┌─ Material supplied

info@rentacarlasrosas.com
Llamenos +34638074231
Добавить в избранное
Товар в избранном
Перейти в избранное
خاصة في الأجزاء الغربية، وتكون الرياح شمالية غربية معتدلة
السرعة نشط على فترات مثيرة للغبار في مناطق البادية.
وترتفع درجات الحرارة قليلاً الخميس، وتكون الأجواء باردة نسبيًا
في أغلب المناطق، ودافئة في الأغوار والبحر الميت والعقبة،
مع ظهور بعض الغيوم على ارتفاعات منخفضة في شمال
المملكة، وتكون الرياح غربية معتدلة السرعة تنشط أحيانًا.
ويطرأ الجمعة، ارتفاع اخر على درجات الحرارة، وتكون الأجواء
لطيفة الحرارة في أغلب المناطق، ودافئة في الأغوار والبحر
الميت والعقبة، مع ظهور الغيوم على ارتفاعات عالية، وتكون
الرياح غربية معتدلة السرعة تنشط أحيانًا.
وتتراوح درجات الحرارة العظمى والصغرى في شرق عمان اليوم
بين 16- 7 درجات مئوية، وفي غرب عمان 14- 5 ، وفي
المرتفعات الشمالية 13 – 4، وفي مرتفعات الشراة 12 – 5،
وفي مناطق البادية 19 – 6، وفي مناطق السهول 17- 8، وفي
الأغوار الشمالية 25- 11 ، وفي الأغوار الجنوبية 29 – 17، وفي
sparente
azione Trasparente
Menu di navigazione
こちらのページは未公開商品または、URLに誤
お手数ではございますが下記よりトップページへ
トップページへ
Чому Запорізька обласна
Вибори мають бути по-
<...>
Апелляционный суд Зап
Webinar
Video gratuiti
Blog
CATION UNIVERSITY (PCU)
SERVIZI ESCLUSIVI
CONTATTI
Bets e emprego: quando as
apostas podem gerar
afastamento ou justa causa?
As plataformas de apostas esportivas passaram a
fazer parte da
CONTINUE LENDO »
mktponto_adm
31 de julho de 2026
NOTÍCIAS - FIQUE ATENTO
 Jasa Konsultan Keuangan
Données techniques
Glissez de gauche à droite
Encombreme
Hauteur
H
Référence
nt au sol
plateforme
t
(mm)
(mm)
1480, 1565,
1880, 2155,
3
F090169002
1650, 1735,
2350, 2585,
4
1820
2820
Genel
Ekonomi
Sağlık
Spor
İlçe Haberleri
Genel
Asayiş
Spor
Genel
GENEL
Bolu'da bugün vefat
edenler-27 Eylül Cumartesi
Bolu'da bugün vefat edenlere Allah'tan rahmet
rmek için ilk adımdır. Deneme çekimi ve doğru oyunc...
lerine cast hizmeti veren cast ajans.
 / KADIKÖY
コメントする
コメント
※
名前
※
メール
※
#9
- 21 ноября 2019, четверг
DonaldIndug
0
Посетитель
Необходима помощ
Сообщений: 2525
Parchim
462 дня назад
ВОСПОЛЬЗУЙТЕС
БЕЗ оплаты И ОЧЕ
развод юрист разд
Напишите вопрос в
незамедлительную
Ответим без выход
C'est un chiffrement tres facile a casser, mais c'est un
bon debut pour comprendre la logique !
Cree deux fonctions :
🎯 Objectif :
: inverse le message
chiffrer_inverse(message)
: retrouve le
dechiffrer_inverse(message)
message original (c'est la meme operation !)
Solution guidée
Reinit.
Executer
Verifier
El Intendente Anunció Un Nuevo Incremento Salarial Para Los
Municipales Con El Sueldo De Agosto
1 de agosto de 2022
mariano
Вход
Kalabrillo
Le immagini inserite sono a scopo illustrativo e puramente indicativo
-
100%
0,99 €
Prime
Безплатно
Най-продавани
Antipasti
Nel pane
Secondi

└─

Put everything from the start of the data above down to the line containing "ويطرأ الجمعة، ارتفاع", that line included, into a Markdown table with the columns Row and Line. Number each line in order and leave out any blank lines.

== Your solution ==
| Row | Line |
|---|---|
| 1 | info@rentacarlasrosas.com |
| 2 | Llamenos +34638074231 |
| 3 | Добавить в избранное |
| 4 | Товар в избранном |
| 5 | Перейти в избранное |
| 6 | خاصة في الأجزاء الغربية، وتكون الرياح شمالية غربية معتدلة |
| 7 | السرعة نشط على فترات مثيرة للغبار في مناطق البادية. |
| 8 | وترتفع درجات الحرارة قليلاً الخميس، وتكون الأجواء باردة نسبيًا |
| 9 | في أغلب المناطق، ودافئة في الأغوار والبحر الميت والعقبة، |
| 10 | مع ظهور بعض الغيوم على ارتفاعات منخفضة في شمال |
| 11 | المملكة، وتكون الرياح غربية معتدلة السرعة تنشط أحيانًا. |
| 12 | ويطرأ الجمعة، ارتفاع اخر على درجات الحرارة، وتكون الأجواء |